(Data extracted from a collection)
-- Opening Marker --

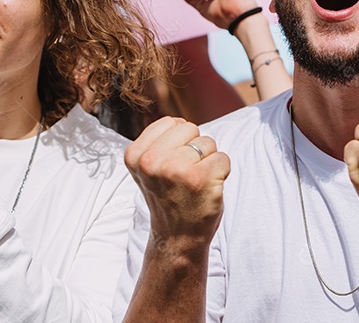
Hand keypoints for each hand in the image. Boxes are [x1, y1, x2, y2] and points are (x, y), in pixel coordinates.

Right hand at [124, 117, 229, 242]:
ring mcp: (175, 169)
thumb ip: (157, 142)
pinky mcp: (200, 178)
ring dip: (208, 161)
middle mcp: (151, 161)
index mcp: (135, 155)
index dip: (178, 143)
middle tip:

-- Closing Marker --
-- Opening Marker --

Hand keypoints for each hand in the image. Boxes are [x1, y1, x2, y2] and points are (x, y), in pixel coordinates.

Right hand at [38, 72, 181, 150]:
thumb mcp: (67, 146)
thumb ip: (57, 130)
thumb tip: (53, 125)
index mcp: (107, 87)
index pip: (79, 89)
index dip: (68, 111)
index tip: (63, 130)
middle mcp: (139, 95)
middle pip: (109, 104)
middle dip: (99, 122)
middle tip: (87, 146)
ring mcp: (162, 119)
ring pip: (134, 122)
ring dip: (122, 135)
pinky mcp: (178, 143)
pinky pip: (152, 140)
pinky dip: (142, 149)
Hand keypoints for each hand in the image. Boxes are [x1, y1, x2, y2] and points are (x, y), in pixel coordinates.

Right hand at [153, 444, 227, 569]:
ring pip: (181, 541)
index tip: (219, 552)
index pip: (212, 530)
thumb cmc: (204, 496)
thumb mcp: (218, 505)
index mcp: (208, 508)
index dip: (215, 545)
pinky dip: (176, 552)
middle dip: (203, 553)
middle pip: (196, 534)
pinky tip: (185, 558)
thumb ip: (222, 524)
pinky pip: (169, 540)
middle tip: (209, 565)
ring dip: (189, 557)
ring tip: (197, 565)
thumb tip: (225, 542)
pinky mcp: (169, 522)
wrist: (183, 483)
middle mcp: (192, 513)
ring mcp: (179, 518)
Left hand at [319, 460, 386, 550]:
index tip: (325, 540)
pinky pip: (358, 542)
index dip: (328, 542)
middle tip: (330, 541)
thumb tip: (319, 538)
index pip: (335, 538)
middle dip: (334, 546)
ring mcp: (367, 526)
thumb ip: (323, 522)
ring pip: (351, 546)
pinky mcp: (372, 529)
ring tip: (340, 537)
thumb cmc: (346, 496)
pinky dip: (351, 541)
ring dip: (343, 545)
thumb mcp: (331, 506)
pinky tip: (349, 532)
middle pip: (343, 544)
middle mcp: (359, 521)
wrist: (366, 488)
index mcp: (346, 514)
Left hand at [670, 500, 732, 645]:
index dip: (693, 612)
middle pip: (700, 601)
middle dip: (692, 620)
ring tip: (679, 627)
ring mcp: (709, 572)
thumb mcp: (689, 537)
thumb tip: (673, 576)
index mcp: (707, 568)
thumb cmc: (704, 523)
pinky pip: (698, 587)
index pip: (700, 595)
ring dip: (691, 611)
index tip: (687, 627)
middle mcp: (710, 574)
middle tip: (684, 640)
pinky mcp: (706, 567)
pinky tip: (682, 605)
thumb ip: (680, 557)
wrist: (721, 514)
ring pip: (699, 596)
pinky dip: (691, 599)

-- Closing Marker --

* [Problem] Give back exactly the lines above, from the line containing "pinky pip: (358, 542)" through the line containing "thumb tip: (673, 576)", with both end lines and nothing more.

* [Solution below]
pinky pip: (358, 542)
index dip: (328, 542)
middle tip: (330, 541)
thumb tip: (319, 538)
index pip: (335, 538)
middle dip: (334, 546)
ring mcp: (367, 526)
thumb ip: (323, 522)
ring pip: (351, 546)
pinky mcp: (372, 529)
ring tip: (340, 537)
thumb cmc: (346, 496)
pinky dip: (351, 541)
ring dip: (343, 545)
thumb mcp: (331, 506)
pinky tip: (349, 532)
middle pip: (343, 544)
middle mcp: (359, 521)
wrist: (366, 488)
index mcp: (346, 514)
Left hand at [670, 500, 732, 645]:
index dip: (693, 612)
middle pip: (700, 601)
middle dip: (692, 620)
ring tip: (679, 627)
ring mcp: (709, 572)
thumb mcp: (689, 537)
thumb tip: (673, 576)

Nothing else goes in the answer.